--- Aim of the task ---
Go through the following data and transcribe exactly the stretch of lines from the one holding "Panel set 1: EM" to the one holding "Panel set 2: EM", both included.

━━━━

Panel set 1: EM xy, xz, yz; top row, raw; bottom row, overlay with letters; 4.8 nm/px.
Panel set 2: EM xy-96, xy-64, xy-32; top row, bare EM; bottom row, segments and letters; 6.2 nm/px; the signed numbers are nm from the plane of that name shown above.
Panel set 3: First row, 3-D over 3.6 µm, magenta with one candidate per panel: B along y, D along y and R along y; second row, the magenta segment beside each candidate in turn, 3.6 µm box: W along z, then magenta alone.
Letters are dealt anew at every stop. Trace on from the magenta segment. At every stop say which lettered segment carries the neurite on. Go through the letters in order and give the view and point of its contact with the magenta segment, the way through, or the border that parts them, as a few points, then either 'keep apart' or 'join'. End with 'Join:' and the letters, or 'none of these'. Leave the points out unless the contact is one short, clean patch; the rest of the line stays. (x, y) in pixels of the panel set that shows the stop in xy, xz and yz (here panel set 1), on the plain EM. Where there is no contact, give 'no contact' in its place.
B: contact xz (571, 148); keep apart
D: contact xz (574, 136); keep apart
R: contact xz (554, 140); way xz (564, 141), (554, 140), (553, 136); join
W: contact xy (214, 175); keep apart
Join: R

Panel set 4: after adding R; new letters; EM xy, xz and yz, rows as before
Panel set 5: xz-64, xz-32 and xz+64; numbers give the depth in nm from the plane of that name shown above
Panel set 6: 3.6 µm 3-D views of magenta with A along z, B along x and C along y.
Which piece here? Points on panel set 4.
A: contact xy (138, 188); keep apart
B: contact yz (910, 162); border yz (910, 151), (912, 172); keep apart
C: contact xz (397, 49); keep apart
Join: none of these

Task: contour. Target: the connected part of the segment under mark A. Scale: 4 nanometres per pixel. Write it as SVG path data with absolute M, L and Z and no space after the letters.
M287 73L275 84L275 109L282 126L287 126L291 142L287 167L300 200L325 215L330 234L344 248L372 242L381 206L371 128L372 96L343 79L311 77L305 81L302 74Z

━━━━

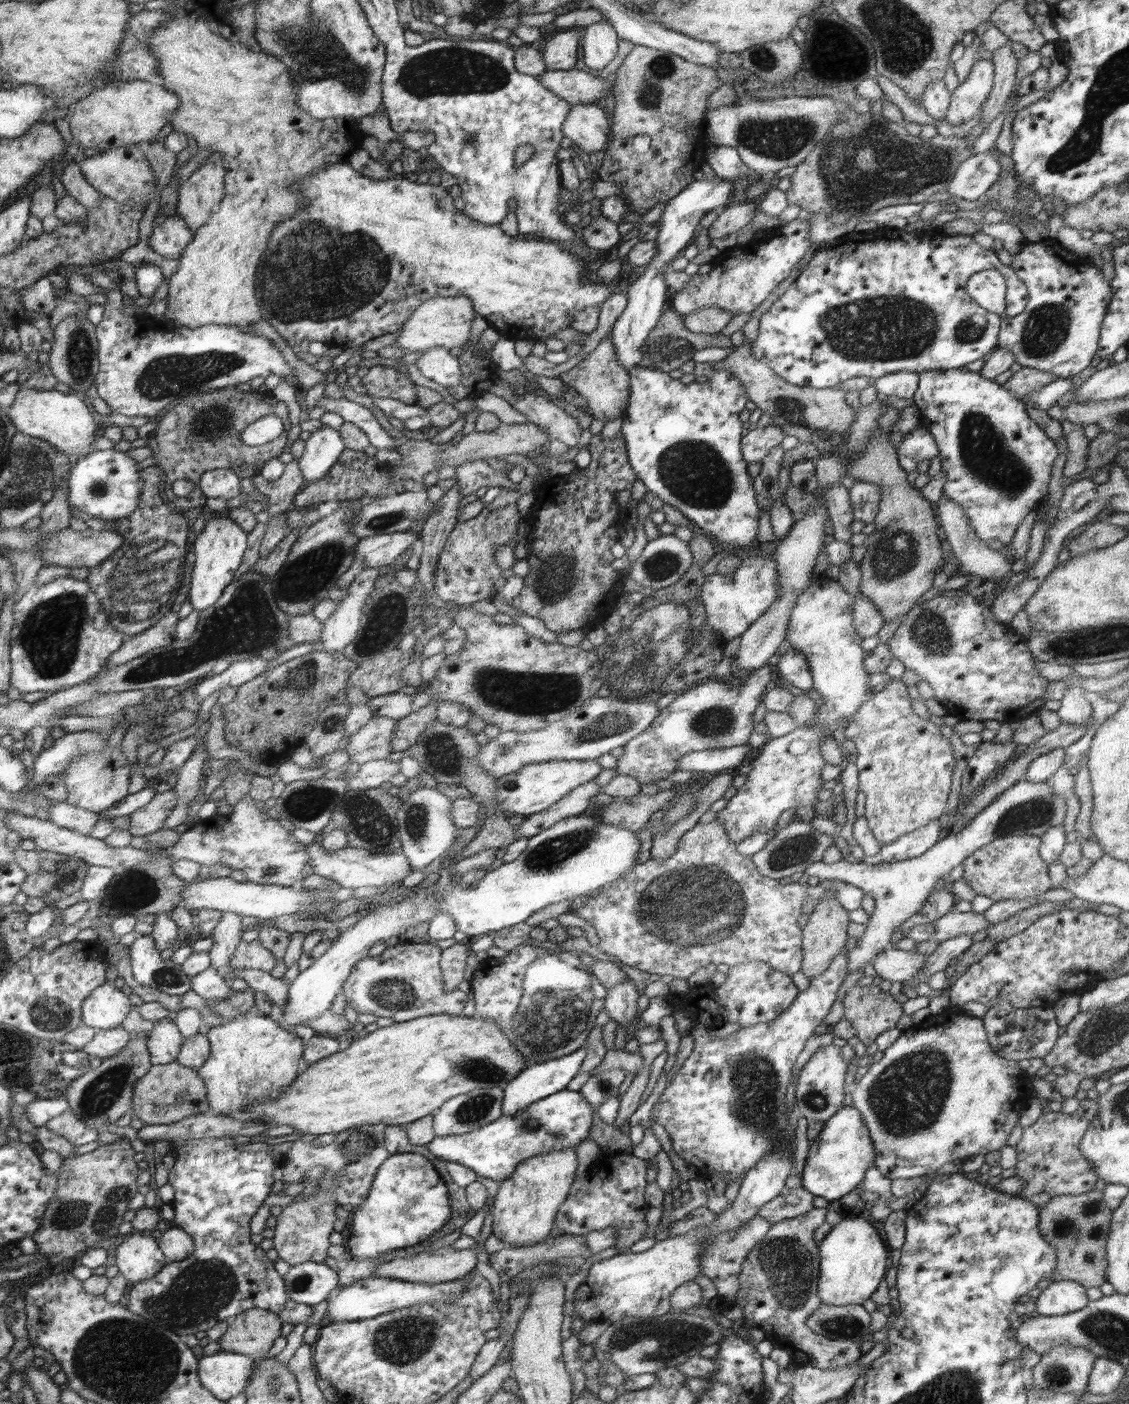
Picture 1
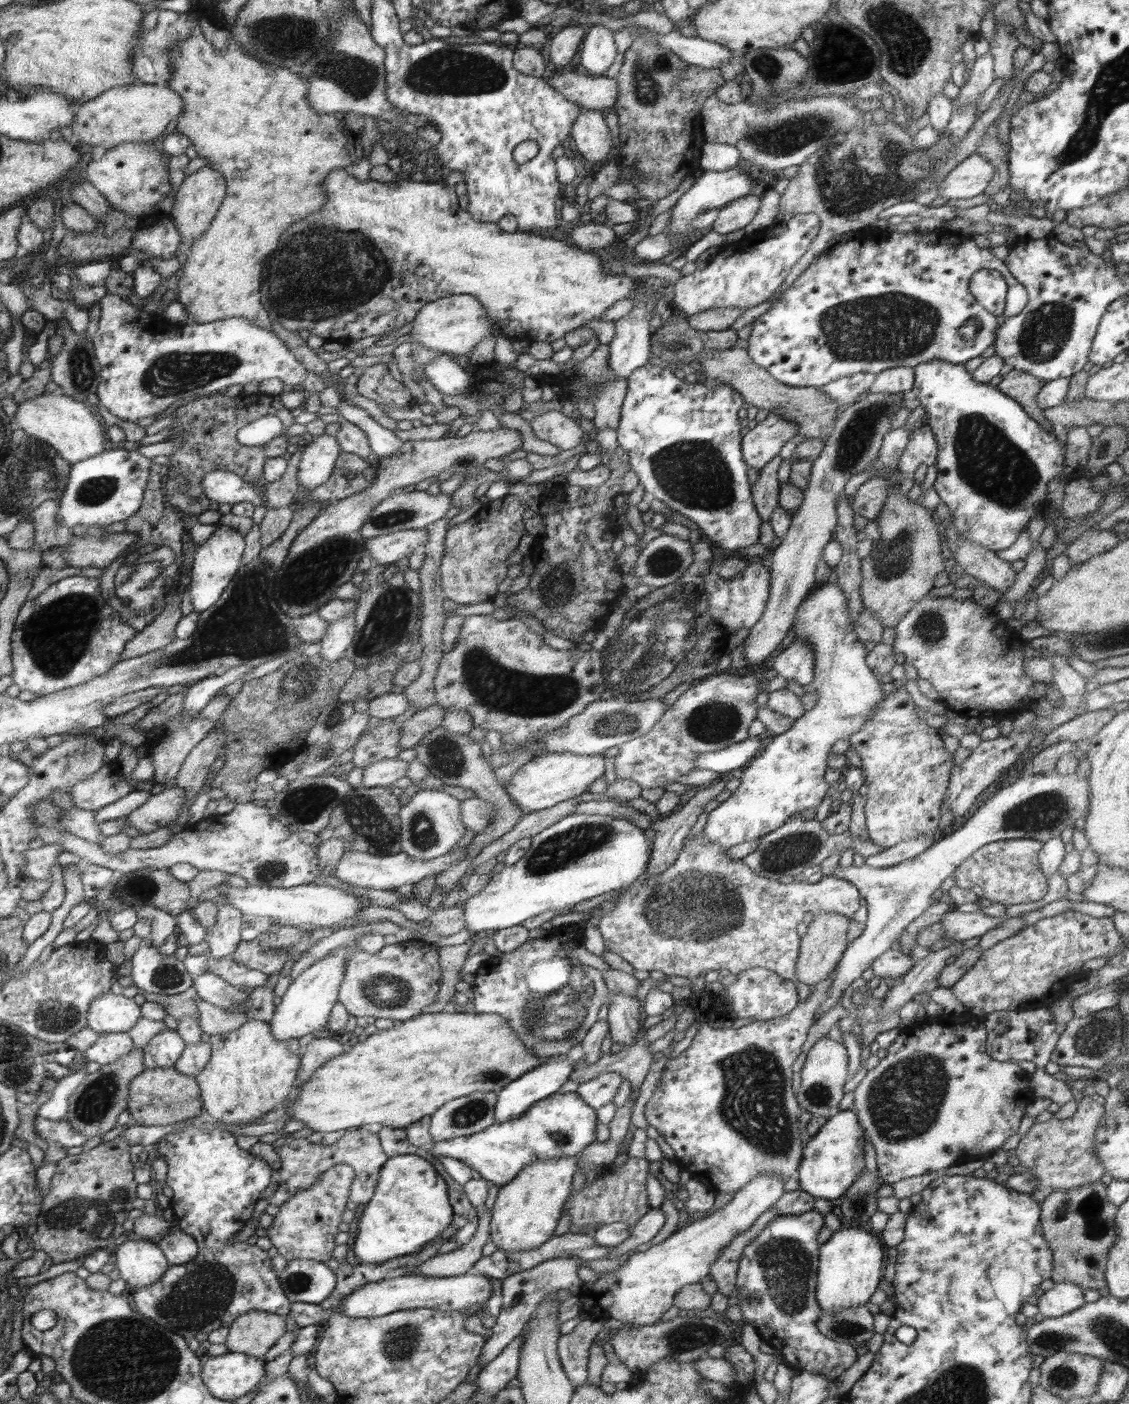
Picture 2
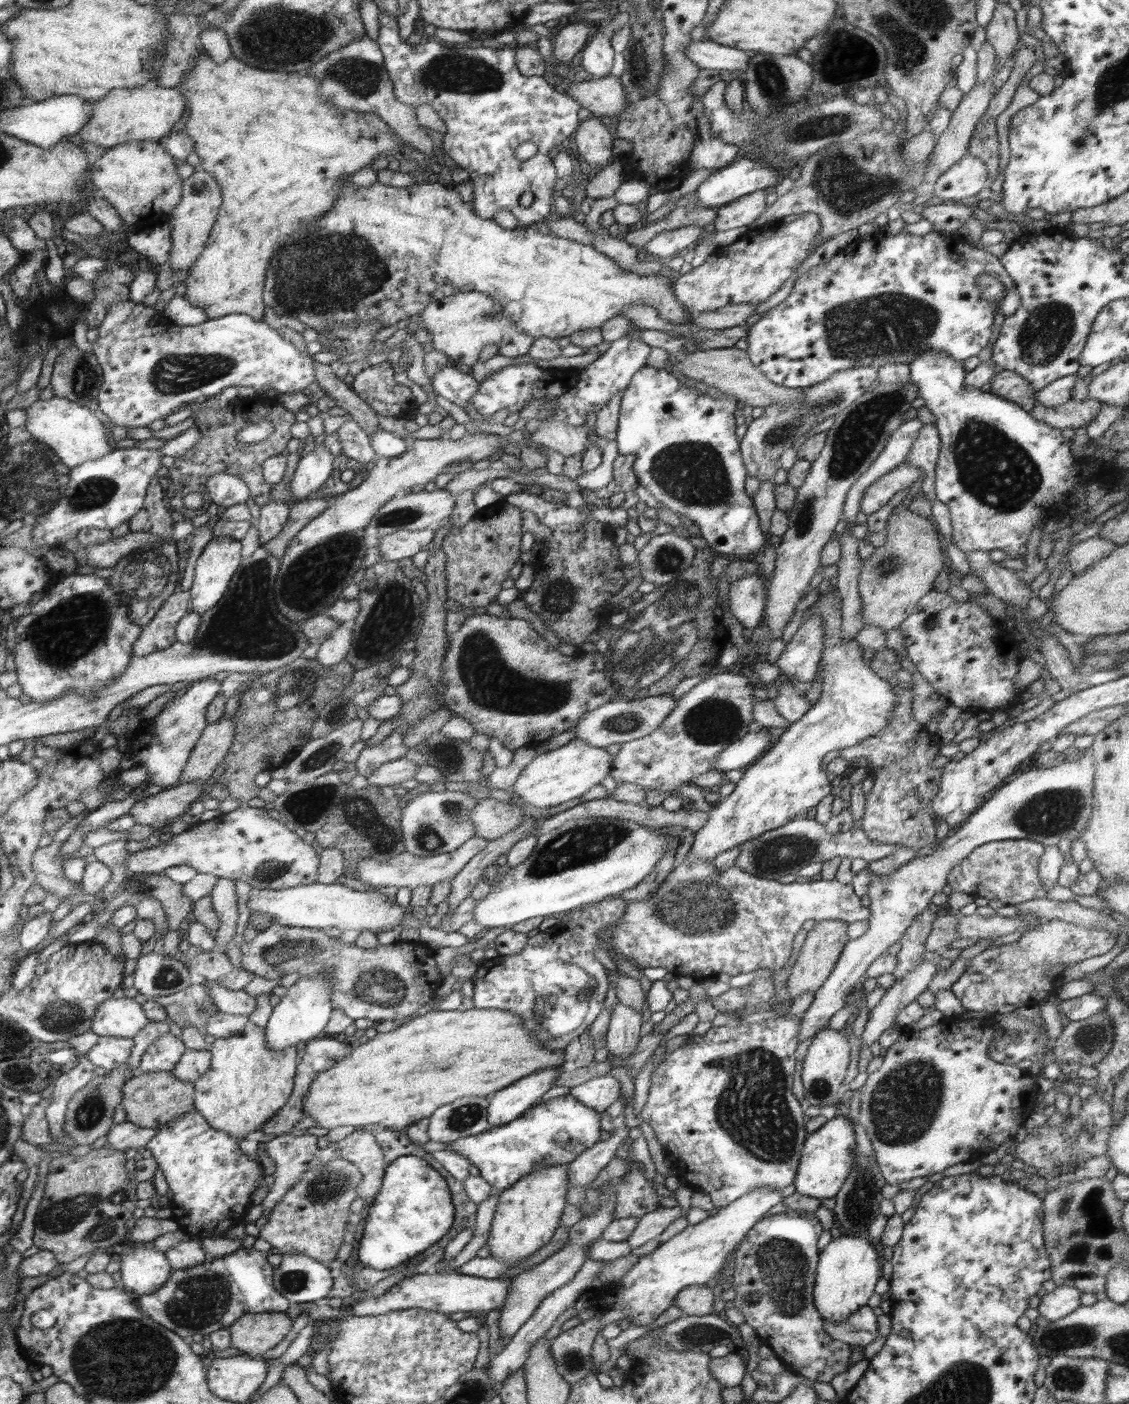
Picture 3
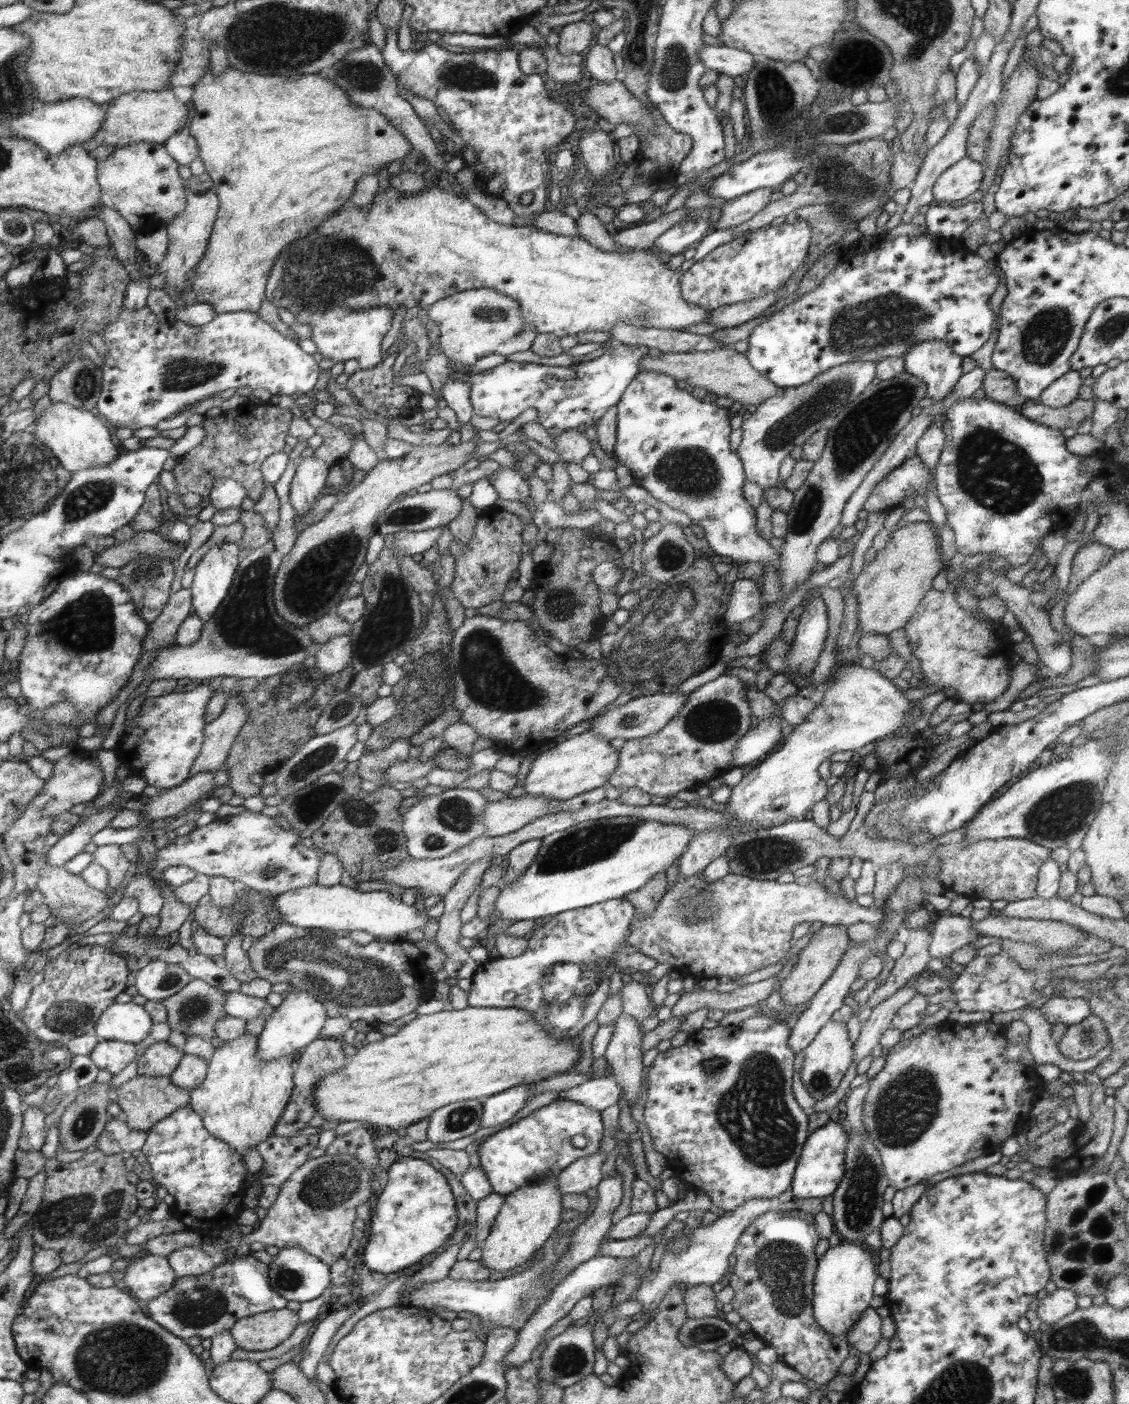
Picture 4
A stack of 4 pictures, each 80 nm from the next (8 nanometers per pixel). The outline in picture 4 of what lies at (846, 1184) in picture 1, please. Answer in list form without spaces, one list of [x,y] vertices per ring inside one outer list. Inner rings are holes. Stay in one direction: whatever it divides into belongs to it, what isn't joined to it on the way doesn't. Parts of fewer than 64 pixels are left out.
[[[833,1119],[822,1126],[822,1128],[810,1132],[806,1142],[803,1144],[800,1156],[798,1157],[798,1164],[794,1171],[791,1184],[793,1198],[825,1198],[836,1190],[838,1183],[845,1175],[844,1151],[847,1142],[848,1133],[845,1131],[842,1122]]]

━━━━

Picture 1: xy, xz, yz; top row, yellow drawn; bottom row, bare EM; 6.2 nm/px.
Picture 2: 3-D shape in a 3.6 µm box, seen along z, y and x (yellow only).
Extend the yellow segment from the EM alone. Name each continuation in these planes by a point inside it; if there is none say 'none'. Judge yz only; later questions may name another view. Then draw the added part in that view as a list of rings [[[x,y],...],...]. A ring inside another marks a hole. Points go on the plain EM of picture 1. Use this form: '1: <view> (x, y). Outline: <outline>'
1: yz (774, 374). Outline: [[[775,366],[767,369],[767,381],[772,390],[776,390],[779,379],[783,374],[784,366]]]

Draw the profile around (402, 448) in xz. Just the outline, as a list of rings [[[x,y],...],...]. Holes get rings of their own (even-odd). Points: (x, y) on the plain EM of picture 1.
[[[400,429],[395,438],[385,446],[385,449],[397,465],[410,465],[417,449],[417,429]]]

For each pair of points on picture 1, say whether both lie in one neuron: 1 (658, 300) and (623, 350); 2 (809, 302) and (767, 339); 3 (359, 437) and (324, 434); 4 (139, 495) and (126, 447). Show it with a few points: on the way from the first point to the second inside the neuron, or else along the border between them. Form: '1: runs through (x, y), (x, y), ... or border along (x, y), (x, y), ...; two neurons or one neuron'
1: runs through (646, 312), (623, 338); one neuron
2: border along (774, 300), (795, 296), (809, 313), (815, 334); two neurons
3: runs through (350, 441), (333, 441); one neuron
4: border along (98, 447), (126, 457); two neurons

━━━━

--- Solution to the problem ---
Panel set 1: EM xy, xz, yz; top row, raw; bottom row, overlay with letters; 4.8 nm/px.
Panel set 2: EM xy-96, xy-64, xy-32; top row, bare EM; bottom row, segments and letters; 6.2 nm/px; the signed numbers are nm from the plane of that name shown above.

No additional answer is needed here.